▶ **Task goal**:
Reproduce the listing from the line that has "Give a lens" through the line that has "0.073515, 0.872993, -0.118636]]", substituting "upper-left" for "top-left" and leaving everything else as it is.

▶ **Raw data**:
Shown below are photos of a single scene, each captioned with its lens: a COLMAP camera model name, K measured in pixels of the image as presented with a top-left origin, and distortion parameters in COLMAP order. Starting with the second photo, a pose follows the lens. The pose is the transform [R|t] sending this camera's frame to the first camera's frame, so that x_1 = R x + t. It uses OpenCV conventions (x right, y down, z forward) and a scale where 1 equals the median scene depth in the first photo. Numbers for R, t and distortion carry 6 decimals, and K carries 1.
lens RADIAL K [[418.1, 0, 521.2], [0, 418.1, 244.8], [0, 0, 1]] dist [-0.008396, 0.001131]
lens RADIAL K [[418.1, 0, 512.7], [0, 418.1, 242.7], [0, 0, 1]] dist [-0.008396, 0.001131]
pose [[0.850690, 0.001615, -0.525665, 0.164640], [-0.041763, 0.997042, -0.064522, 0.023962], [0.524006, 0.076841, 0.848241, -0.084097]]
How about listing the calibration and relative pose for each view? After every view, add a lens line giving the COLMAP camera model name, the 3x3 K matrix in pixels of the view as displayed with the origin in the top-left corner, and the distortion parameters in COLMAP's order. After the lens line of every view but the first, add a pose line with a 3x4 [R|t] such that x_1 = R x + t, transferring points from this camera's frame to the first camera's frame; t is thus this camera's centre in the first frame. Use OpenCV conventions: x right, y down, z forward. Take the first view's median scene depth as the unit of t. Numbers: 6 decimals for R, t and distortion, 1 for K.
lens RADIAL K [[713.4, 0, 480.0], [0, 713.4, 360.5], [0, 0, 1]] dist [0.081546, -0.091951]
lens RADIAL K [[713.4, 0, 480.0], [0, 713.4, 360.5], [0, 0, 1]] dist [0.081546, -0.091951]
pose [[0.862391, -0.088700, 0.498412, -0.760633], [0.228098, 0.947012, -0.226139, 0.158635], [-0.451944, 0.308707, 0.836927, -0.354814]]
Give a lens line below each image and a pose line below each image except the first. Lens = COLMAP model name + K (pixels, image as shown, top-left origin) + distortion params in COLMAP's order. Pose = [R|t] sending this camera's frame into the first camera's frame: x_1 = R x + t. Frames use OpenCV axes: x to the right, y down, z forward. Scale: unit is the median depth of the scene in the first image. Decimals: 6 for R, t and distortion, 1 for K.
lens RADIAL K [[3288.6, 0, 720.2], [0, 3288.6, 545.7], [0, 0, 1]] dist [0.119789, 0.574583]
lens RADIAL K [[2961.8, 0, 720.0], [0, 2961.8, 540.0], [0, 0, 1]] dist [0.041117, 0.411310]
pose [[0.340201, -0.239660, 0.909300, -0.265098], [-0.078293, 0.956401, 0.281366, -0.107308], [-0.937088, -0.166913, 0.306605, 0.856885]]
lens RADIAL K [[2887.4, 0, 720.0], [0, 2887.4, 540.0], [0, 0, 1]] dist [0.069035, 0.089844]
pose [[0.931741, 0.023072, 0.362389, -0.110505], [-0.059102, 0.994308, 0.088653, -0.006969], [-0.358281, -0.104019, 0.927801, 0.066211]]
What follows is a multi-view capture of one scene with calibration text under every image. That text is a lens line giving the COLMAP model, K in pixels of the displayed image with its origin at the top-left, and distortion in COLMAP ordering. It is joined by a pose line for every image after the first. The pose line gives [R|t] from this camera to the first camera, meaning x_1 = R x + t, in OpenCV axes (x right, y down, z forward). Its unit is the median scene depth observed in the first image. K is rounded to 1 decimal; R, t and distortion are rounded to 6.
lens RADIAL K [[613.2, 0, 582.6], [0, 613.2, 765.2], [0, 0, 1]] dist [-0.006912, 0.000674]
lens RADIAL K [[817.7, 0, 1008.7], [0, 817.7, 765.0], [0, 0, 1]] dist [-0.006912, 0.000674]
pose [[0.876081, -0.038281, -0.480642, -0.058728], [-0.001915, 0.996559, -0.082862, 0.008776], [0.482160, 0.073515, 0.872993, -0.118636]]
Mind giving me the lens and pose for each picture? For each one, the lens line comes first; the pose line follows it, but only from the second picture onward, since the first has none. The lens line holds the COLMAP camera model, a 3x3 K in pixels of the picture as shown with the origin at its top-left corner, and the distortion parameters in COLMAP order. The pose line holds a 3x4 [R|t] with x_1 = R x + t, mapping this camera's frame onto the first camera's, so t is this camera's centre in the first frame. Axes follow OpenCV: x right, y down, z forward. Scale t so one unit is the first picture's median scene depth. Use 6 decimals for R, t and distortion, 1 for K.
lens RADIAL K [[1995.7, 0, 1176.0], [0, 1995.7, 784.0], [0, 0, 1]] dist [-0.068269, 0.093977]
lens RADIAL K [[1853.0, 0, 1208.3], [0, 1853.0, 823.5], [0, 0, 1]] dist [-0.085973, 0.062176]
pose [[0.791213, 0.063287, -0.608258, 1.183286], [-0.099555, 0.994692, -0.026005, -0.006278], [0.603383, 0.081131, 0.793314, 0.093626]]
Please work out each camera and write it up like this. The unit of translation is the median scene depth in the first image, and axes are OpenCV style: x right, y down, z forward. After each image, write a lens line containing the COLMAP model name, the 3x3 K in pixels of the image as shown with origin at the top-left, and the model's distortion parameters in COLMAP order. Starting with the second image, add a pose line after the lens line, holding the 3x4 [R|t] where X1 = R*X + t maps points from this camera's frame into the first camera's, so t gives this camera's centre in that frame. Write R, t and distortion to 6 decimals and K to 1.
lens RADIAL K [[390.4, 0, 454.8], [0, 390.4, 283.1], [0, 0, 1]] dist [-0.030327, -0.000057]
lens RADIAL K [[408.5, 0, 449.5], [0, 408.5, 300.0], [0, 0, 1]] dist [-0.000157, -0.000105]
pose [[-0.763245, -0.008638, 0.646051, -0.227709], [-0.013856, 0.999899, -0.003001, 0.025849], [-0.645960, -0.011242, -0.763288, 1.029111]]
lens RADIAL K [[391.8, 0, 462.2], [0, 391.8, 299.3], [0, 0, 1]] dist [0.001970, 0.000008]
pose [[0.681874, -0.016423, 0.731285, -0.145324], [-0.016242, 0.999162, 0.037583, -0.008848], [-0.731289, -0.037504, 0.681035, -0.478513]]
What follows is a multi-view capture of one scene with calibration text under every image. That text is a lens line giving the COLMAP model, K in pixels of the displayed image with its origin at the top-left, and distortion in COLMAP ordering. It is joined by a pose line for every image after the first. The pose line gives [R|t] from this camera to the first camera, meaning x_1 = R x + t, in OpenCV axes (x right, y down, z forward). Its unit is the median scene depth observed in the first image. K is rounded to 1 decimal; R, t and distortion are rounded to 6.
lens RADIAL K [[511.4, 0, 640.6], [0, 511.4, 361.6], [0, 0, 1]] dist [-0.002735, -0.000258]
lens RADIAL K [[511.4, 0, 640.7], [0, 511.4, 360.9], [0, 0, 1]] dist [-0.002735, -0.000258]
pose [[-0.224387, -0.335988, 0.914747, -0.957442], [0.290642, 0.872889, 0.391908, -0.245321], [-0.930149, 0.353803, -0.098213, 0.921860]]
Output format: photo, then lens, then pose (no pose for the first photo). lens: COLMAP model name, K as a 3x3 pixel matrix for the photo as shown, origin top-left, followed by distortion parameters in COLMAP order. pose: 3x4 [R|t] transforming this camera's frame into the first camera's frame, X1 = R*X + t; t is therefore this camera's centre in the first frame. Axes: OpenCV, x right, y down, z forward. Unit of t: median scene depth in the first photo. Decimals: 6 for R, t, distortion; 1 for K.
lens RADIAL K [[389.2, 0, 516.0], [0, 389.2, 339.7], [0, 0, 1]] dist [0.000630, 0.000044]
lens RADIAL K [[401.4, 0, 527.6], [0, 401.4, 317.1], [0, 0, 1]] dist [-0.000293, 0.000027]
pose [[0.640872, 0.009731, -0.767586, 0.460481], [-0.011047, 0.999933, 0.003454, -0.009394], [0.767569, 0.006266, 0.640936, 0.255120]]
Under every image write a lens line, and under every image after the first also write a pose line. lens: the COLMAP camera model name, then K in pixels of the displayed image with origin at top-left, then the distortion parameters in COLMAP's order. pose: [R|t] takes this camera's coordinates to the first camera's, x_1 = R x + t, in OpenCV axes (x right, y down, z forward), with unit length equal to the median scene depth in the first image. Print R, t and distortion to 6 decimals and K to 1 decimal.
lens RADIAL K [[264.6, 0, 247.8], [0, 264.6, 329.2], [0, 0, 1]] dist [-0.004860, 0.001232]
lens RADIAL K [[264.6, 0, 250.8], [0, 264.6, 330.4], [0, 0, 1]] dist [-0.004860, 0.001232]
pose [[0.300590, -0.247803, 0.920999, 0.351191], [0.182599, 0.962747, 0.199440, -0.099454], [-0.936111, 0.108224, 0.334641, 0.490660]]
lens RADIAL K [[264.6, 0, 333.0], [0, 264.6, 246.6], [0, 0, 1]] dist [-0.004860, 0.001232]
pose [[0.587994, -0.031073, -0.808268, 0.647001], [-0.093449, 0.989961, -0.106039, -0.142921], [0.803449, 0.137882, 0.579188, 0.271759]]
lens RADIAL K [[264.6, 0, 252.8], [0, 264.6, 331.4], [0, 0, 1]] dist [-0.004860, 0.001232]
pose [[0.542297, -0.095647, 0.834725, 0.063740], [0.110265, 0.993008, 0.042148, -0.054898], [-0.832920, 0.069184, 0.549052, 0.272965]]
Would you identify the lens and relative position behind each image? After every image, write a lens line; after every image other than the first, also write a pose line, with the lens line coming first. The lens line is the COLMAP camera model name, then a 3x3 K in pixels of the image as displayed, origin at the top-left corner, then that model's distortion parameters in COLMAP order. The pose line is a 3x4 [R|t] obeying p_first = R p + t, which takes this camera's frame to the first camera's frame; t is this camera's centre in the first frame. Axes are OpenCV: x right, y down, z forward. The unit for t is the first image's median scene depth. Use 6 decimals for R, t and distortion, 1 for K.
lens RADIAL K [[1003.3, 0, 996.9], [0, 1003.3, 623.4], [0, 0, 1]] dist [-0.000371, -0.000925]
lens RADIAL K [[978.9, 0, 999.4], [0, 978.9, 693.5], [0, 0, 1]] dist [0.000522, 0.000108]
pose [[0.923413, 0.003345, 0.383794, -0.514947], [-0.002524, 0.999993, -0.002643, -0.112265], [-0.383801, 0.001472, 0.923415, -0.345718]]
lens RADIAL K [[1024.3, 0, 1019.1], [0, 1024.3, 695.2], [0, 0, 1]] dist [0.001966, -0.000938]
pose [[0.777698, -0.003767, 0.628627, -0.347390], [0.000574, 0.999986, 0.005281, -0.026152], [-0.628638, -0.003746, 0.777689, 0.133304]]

▶ **Written reply**:
Give a lens line below each image and a pose line below each image except the first. Lens = COLMAP model name + K (pixels, image as shown, upper-left origin) + distortion params in COLMAP's order. Pose = [R|t] sending this camera's frame into the first camera's frame: x_1 = R x + t. Frames use OpenCV axes: x to the right, y down, z forward. Scale: unit is the median depth of the scene in the first image. Decimals: 6 for R, t and distortion, 1 for K.
lens RADIAL K [[3288.6, 0, 720.2], [0, 3288.6, 545.7], [0, 0, 1]] dist [0.119789, 0.574583]
lens RADIAL K [[2961.8, 0, 720.0], [0, 2961.8, 540.0], [0, 0, 1]] dist [0.041117, 0.411310]
pose [[0.340201, -0.239660, 0.909300, -0.265098], [-0.078293, 0.956401, 0.281366, -0.107308], [-0.937088, -0.166913, 0.306605, 0.856885]]
lens RADIAL K [[2887.4, 0, 720.0], [0, 2887.4, 540.0], [0, 0, 1]] dist [0.069035, 0.089844]
pose [[0.931741, 0.023072, 0.362389, -0.110505], [-0.059102, 0.994308, 0.088653, -0.006969], [-0.358281, -0.104019, 0.927801, 0.066211]]
What follows is a multi-view capture of one scene with calibration text under every image. That text is a lens line giving the COLMAP model, K in pixels of the displayed image with its origin at the upper-left, and distortion in COLMAP ordering. It is joined by a pose line for every image after the first. The pose line gives [R|t] from this camera to the first camera, meaning x_1 = R x + t, in OpenCV axes (x right, y down, z forward). Its unit is the median scene depth observed in the first image. K is rounded to 1 decimal; R, t and distortion are rounded to 6.
lens RADIAL K [[613.2, 0, 582.6], [0, 613.2, 765.2], [0, 0, 1]] dist [-0.006912, 0.000674]
lens RADIAL K [[817.7, 0, 1008.7], [0, 817.7, 765.0], [0, 0, 1]] dist [-0.006912, 0.000674]
pose [[0.876081, -0.038281, -0.480642, -0.058728], [-0.001915, 0.996559, -0.082862, 0.008776], [0.482160, 0.073515, 0.872993, -0.118636]]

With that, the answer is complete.